Border radio was broadcast by mega-watt "border blaster" stations set up just across the Mexican border to evade U.S. regulations, which beamed programming across the United States and as far away as South America, Japan, and Western Europe. These are also sometimes referred to as "X Stations" for their call letters. Border radio was made popular in 1930s by "goat-gland doctor" J. R. Brinkley who included Country Music on the air and featured groups like the Carter Family and Cowboy Slim Rinehart, known as the "King of Border Radio.”

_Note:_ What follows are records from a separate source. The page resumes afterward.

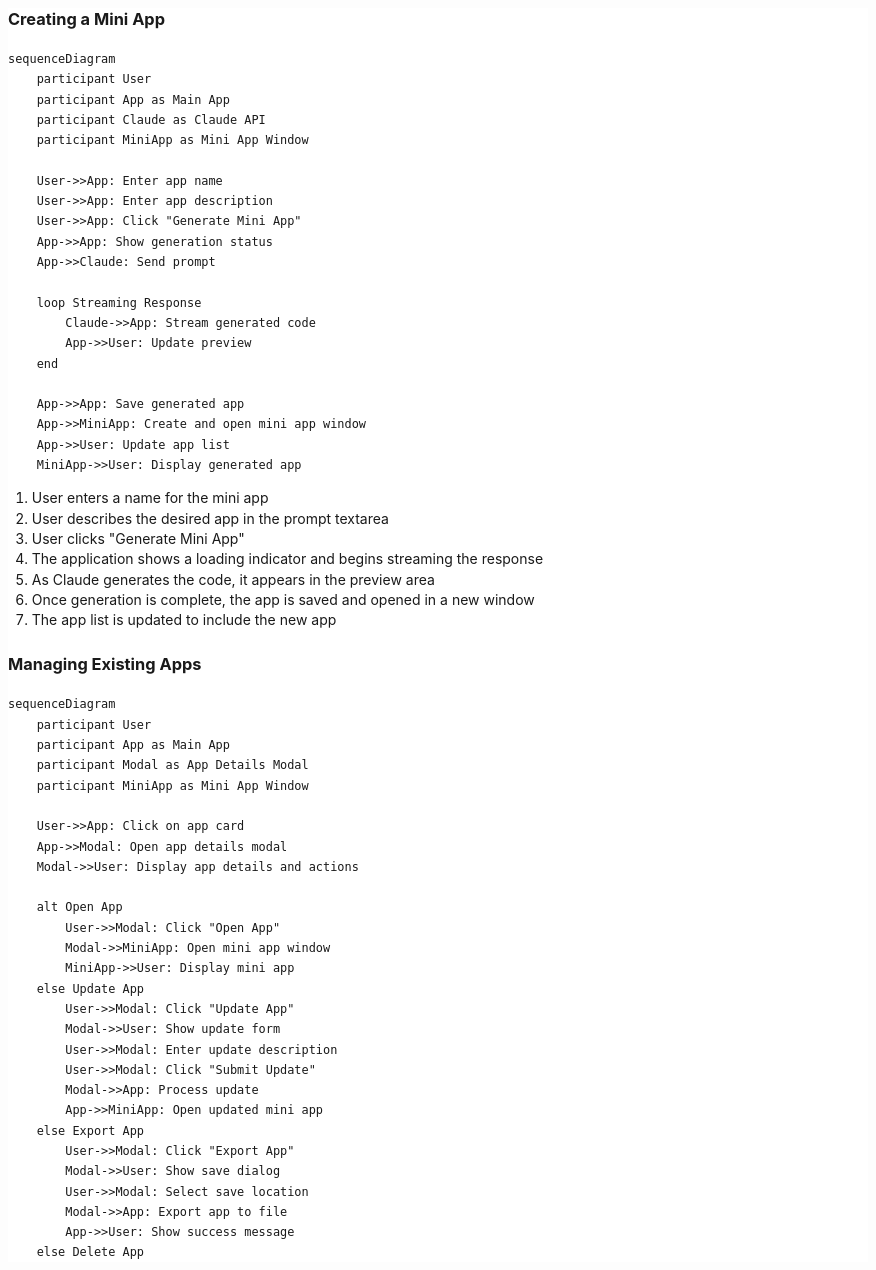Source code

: ### Creating a Mini App

```mermaid
sequenceDiagram
    participant User
    participant App as Main App
    participant Claude as Claude API
    participant MiniApp as Mini App Window
    
    User->>App: Enter app name
    User->>App: Enter app description
    User->>App: Click "Generate Mini App"
    App->>App: Show generation status
    App->>Claude: Send prompt
    
    loop Streaming Response
        Claude->>App: Stream generated code
        App->>User: Update preview
    end
    
    App->>App: Save generated app
    App->>MiniApp: Create and open mini app window
    App->>User: Update app list
    MiniApp->>User: Display generated app
```

1. User enters a name for the mini app
2. User describes the desired app in the prompt textarea
3. User clicks "Generate Mini App"
4. The application shows a loading indicator and begins streaming the response
5. As Claude generates the code, it appears in the preview area
6. Once generation is complete, the app is saved and opened in a new window
7. The app list is updated to include the new app

### Managing Existing Apps

```mermaid
sequenceDiagram
    participant User
    participant App as Main App
    participant Modal as App Details Modal
    participant MiniApp as Mini App Window
    
    User->>App: Click on app card
    App->>Modal: Open app details modal
    Modal->>User: Display app details and actions
    
    alt Open App
        User->>Modal: Click "Open App"
        Modal->>MiniApp: Open mini app window
        MiniApp->>User: Display mini app
    else Update App
        User->>Modal: Click "Update App"
        Modal->>User: Show update form
        User->>Modal: Enter update description
        User->>Modal: Click "Submit Update"
        Modal->>App: Process update
        App->>MiniApp: Open updated mini app
    else Export App
        User->>Modal: Click "Export App"
        Modal->>User: Show save dialog
        User->>Modal: Select save location
        Modal->>App: Export app to file
        App->>User: Show success message
    else Delete App
```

J. R. Brinkley, the Goat gland doctor, sponsored the Carter Family

Cowboy Slim Rinehart made a career singing hillbilly songs and playing guitar on border radio programs. Big Bill Lister, rhythm guitarist and opening act for Hank Williams, fondly remembered listening to Rinehart in 1935 on Brady radio station KNEL, which also featured Bobby Kendrick's (a.k.a. Bob Skyles) family medicine-show band and the Skyrockets. In 1936 Rinehart and the Skyrockets preformed on KIUM, Pecos. Soon afterward, Rinehart moved to the station that helped him become famous, XEPN near Eagle Pass. In 1937 XEPN of Piedras Negras, Coahuila, was one of the numerous border radio stations, unregulated by the United States government, that transmitted their programs into the U.S. Since these stations operated in Mexico, they could use very strong signals that reached as far north as Canada. This arrangement gave Rinehart an audience much larger than that of a conventional American radio station.